Wissen Sie, was ein neuer Mensch ist? Wahrscheinlich nicht, weil Sie nicht mit mir auf einer Tagung von Journalisten in Köln (Forum Lokaljournalismus der Bundeszentrale für Politische Bildung) gewesen sind. Dort hat der Psychologe Stephan Grünwald, der für ein Institut im Auftrag von Zeitungen Leserforschung betreibt, erklärt, woran man diese neuen Menschen erkennen kann: Daran, dass das Smartphone zu einem Körperteil geworden ist.
Dialogfähige Journalisten
Zu solch einprägsamer Zuspitzung hat sich Grünwald hinreißen lassen, weil ihm Zeitungs-Redakteure zugehört haben. Die suchen bekanntlich ständig nach den richtigen Themen, mit denen sie auch die neuen Menschen erreichen. Denn die, sagt der Forscher, brauchen neue Themen. Welche, das verrät er nicht. Stattdessen erklärt er, dass es für Journalisten, die nicht dialogfähig sind, keine Zukunft gibt. Dabei geht es ihm vorwiegend um den Dialog mit Lesern, solchen, die sich einmischen und ihre Vorstellungen deutlich machen. Erschließen sich dabei ihre Themen?
Herausforderung im Net
Wenn ich diese Sätze für eingefleischte Leser gedruckter Zeitungen schreibe, könnte es sein, dass ich bei vielen Erstaunen auslöse. Das liegt daran, dass Sie wohl überwiegend keine "neuen Menschen" mit jenem kommunikativen "Körperteil" sind, das oft reale Gespräche bei Tisch stört. Hinzu kommt, dass Zeitungsleser von den Einmischungen wenig bemerken, weil sie meist nicht aktiv in den Netzwerken des Internets unterwegs sind. Sind sie das, könnten sie erleben, wie Journalisten auf kritische Leute treffen, die mitreden, darunter Smartphone-Nutzer. Und die lesen längst keine gedruckten Publikationen mehr. Sie fordern stattdessen die Kommunikationsfähigkeit der Journalisten heraus. Die werden dabei mit Quellen konfrontiert, mit trüben und klaren, die so vielfältig nur im Net sprudeln.
Was da auch immer sprudelt: Untersuchungen haben gezeigt, dass auch unter jungen Leuten (die oft zu den "neuen Menschen" gezählt werden) die Tageszeitung noch die größte Glaubwürdigkeit besitzt. Was leider in dieser Form nicht in Nutzer- oder Leserzahlen nachvollziehbar ist.

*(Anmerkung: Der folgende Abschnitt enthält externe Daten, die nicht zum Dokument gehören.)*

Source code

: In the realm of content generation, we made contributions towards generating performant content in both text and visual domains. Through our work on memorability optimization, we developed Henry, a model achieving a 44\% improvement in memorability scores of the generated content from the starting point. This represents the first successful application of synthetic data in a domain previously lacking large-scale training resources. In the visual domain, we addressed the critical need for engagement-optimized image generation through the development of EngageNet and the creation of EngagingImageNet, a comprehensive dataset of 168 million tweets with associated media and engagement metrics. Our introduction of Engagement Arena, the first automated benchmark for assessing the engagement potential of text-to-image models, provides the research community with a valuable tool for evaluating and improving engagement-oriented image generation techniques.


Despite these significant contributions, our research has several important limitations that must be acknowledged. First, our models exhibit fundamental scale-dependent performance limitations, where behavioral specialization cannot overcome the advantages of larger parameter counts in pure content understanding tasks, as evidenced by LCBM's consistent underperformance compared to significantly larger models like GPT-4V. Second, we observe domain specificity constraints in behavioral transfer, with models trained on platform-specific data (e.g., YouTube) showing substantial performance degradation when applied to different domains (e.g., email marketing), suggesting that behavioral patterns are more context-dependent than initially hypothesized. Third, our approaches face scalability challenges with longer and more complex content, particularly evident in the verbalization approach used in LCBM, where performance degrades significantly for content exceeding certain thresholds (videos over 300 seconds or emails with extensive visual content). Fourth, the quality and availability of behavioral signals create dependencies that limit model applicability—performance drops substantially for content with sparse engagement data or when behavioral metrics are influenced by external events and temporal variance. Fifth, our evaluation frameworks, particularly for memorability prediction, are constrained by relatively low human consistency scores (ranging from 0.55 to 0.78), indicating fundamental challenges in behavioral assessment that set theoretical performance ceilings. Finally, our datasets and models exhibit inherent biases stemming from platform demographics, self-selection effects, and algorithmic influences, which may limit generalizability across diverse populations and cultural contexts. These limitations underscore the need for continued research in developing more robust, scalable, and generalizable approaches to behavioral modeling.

Vermehrung der "neuen Menschen"
Auch wenn es da keine Trennungsschärfe gibt, bemerken Sie gewiss, dass ich über zwei Gruppen von Mediennutzern schreibe: denen der Zeitung und denen des Internets. Zu letzteren zählt der neue Menschenschlag (siehe Grünwald), der sich unaufhaltsam vermehrt, und das seit Jahren, ganz im Gegensatz zur Leserschaft gedruckter Zeitungen. Diese Entwicklung ist unumkehrbar. Problem erkannt?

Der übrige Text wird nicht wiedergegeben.